Let judgment be entered in favor of the plaintiff and against the defendant in the amount of $59,126.00.[10]

NOTES

[1] A. Duda & Sons Cooperative Association v. United States, 504 F.2d 970 (5th Cir. 1974).

[2] United States v. Ridolfi, 318 F.2d 467 (2d Cir. 1963); United States v. Johnson, 288 F.2d 40 (5th Cir. 1961); United States v. Hull, 195 F.2d 64 (1st Cir. 1952); White v. United States, 193 F.2d 505 (9th Cir. 1951); United States v. Kesinger, 190 F.2d 529 (10th Cir. 1951).

[3] United States v. Ridolfi, 318 F.2d 467 (2d Cir. 1963); White v. United States, 193 F.2d 505 (9th Cir. 1951).

[4] Whitney v. Northwest Greyhound Lines, Inc., 125 Mont. 528, 533, 242 P.2d 257, 259 (1952). See also Montana Deaconess Hospital v. Gratton, 169 Mont. 185, 545 P.2d 670 (1976); Stocking v. Johnson Flying Service, 143 Mont. 61, 387 P.2d 312 (1963).

[5] Davis v. Trobough, 139 Mont. 322, 363 P.2d 727 (1961); Hickman v. First National Bank, 112 Mont. 398, 117 P.2d 275 (1941); Vonault v. O'Rourke, 97 Mont. 92, 33 P.2d 535 (1934).

[6] W. Prosser, Law of Torts 216 (4th ed. 1971).

[7] Seeley v. Combs, 65 Cal. 2d 127, 52 Cal. Rptr. 578, 416 P.2d 810 (1966).

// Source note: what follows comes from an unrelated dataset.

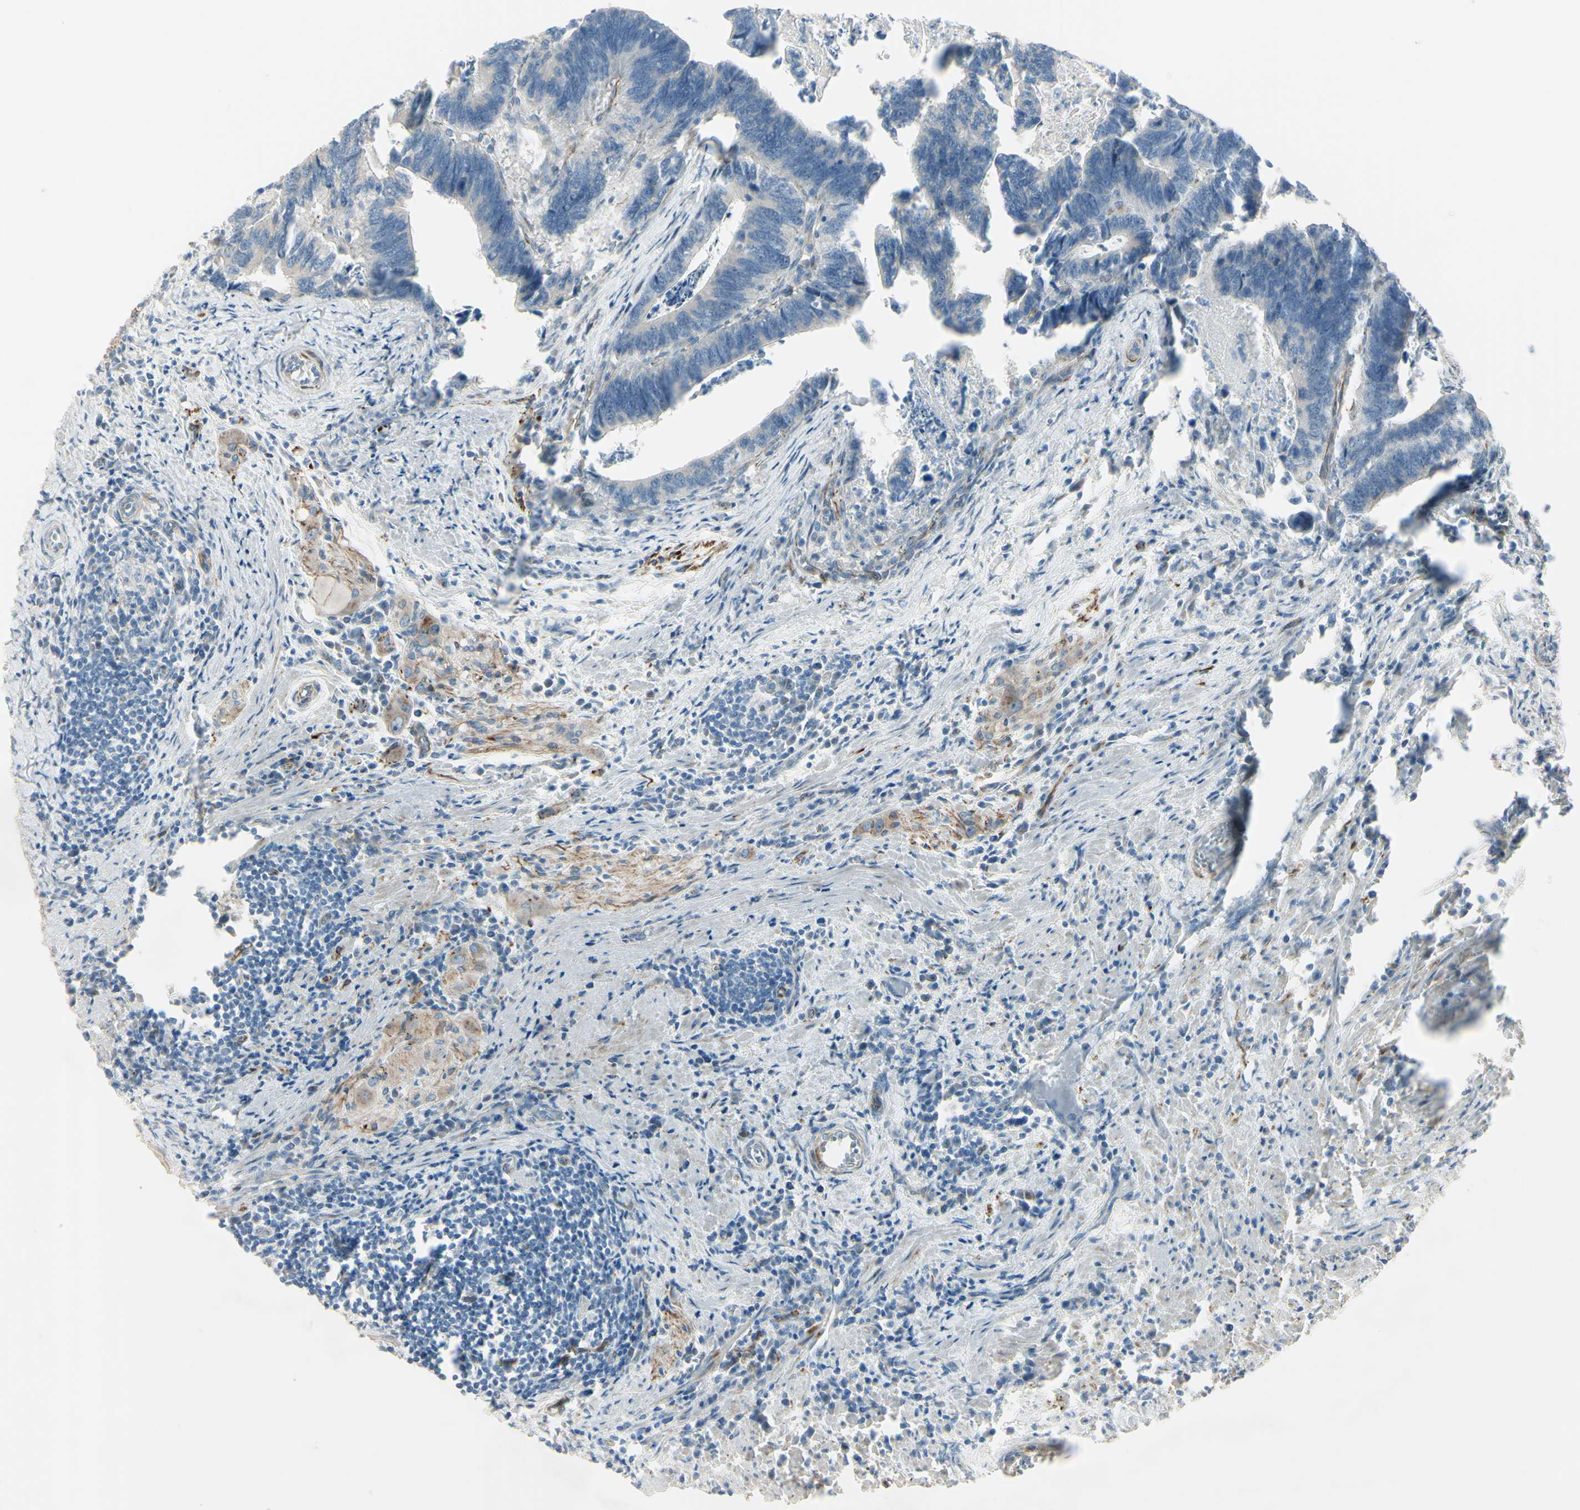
{"staining": {"intensity": "negative", "quantity": "none", "location": "none"}, "tissue": "colorectal cancer", "cell_type": "Tumor cells", "image_type": "cancer", "snomed": [{"axis": "morphology", "description": "Adenocarcinoma, NOS"}, {"axis": "topography", "description": "Colon"}], "caption": "This is a micrograph of immunohistochemistry (IHC) staining of colorectal adenocarcinoma, which shows no staining in tumor cells.", "gene": "NDFIP1", "patient": {"sex": "male", "age": 72}}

[8] I am aware of the rule that, when the precise cause of an accident is shown, there is no room for the application of the doctrine of res ipsa loquitur. Whitney v. Northwest Greyhound Lines, Inc., 125 Mont. 528, 242 P.2d 257 (1952). Here the exact manner in which the truck touched the sleeping bags, the method by which the starting mechanisms on the tailgate lift assembly were incorporated into the truck and their characteristics as to being hidden or obvious, the manner in which the starting mechanisms were activated, the nature of the sounds which would be made by an activated tailgate lift assembly motor, and the nature of the inspection made by the driver after the truck backed into the sleeping bags and activated the motor, are not shown. In short, the explanation of the occurrence is not so full and complete as to destroy the inferences of negligence. See W. Prosser, Law of Torts 232 (4th ed. 1971).

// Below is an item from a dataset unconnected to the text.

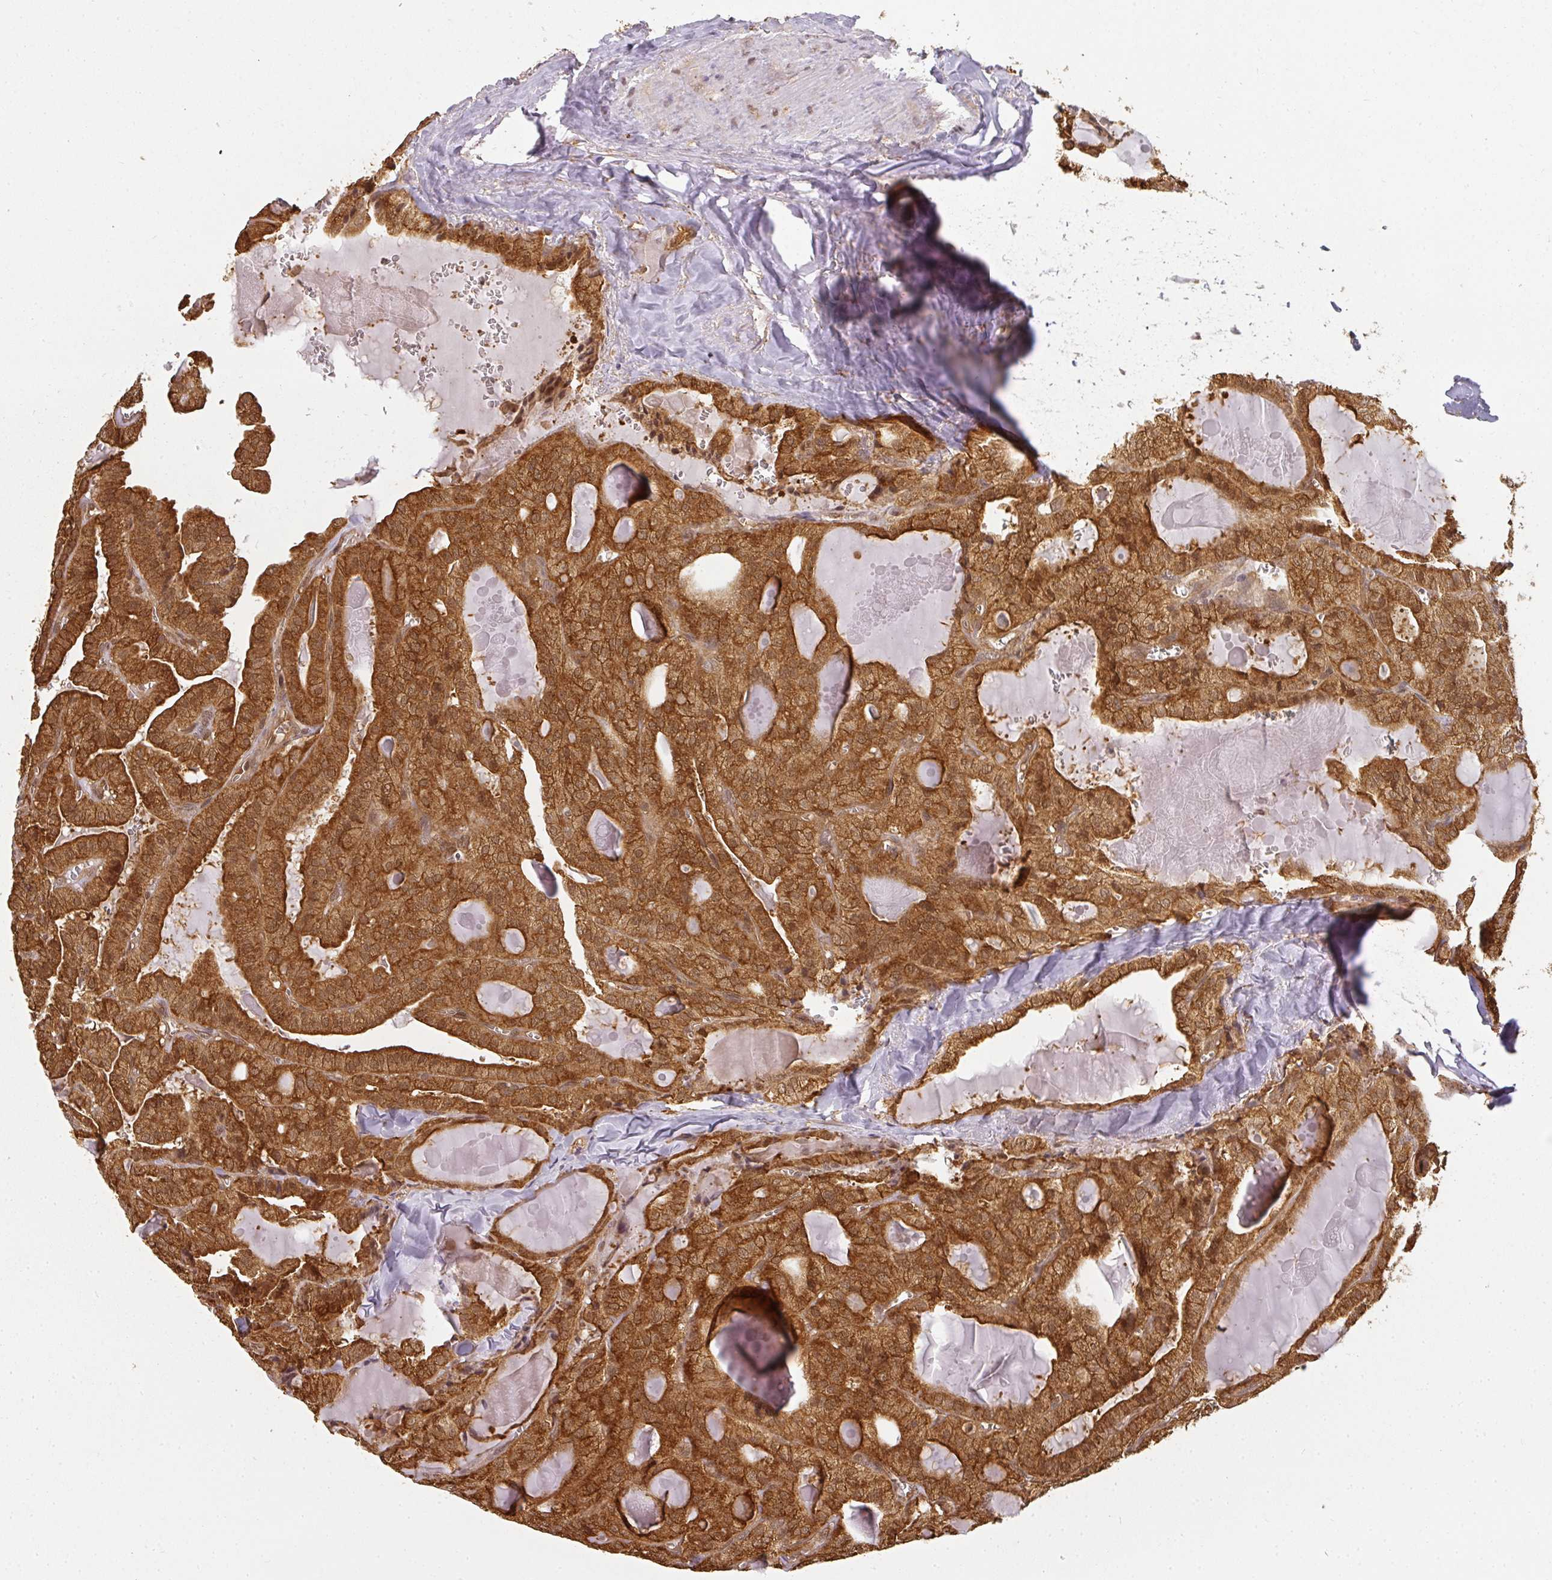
{"staining": {"intensity": "moderate", "quantity": ">75%", "location": "cytoplasmic/membranous"}, "tissue": "thyroid cancer", "cell_type": "Tumor cells", "image_type": "cancer", "snomed": [{"axis": "morphology", "description": "Papillary adenocarcinoma, NOS"}, {"axis": "topography", "description": "Thyroid gland"}], "caption": "Protein staining by immunohistochemistry demonstrates moderate cytoplasmic/membranous positivity in approximately >75% of tumor cells in thyroid cancer (papillary adenocarcinoma). (IHC, brightfield microscopy, high magnification).", "gene": "PPP6R3", "patient": {"sex": "male", "age": 52}}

[9] "[W]hile practical difficulties may be imagined where the judge and jury disagree, such difficulties would be no more serious than those which might arise in separate actions against the government and its tortfeasor." Note, Joinder of the Government Under the Federal Tort Claims Act, 59 Yale L.J. 1515, 1520 (1950); and see United States v. Yellow Cab Co., 340 U.S. 543, 71 S. Ct. 399, 95 L. Ed. 523 (1951).

[10] Interest is not payable under the Federal Tort Claims Act prior to judgment. 28 U.S.C. § 2674.